### [WHAT IS BEING ASKED]
Restate each record word for word, omitting whatever pictures it holds.

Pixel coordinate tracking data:

• • •

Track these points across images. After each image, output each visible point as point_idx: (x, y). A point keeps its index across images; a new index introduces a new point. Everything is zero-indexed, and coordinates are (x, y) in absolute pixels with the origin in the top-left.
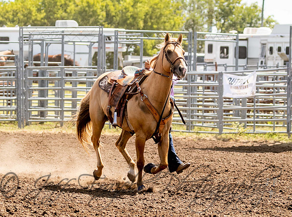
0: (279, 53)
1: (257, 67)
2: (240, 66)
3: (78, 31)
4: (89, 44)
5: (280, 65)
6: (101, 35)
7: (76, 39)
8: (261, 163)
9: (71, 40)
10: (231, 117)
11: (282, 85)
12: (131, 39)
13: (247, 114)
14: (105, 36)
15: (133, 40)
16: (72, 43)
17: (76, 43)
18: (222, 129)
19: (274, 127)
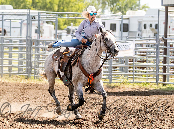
0: (151, 28)
1: (135, 38)
2: (124, 37)
3: (13, 13)
4: (20, 21)
5: (151, 36)
6: (29, 15)
7: (12, 17)
8: (138, 103)
9: (8, 19)
10: (118, 71)
11: (152, 50)
12: (49, 18)
13: (129, 70)
14: (31, 16)
15: (51, 19)
16: (9, 21)
17: (11, 21)
18: (112, 79)
19: (147, 79)
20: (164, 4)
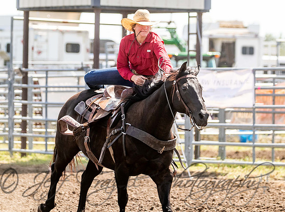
20: (21, 6)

• • •

### [TASK ANSWER]
Track these points across images. After each image, output each visible point as point_idx: (x, y). A point keeps its index across images; a new index introduces a new point. Everything is zero-indexed, and coordinates are (x, y) in absolute pixels with the origin in the top-left.
0: (279, 53)
1: (257, 67)
2: (240, 66)
3: (78, 31)
4: (89, 44)
5: (280, 65)
6: (101, 35)
7: (76, 39)
8: (261, 163)
9: (71, 40)
10: (231, 117)
11: (282, 85)
12: (131, 39)
13: (247, 114)
14: (105, 36)
15: (133, 40)
16: (72, 43)
17: (76, 43)
18: (222, 129)
19: (274, 127)
0: (151, 28)
1: (135, 38)
2: (124, 37)
3: (13, 13)
4: (20, 21)
5: (151, 36)
6: (29, 15)
7: (12, 17)
8: (138, 103)
9: (8, 19)
10: (118, 71)
11: (152, 50)
12: (49, 18)
13: (129, 70)
14: (31, 16)
15: (51, 19)
16: (9, 21)
17: (11, 21)
18: (112, 79)
19: (147, 79)
20: (164, 4)
20: (21, 6)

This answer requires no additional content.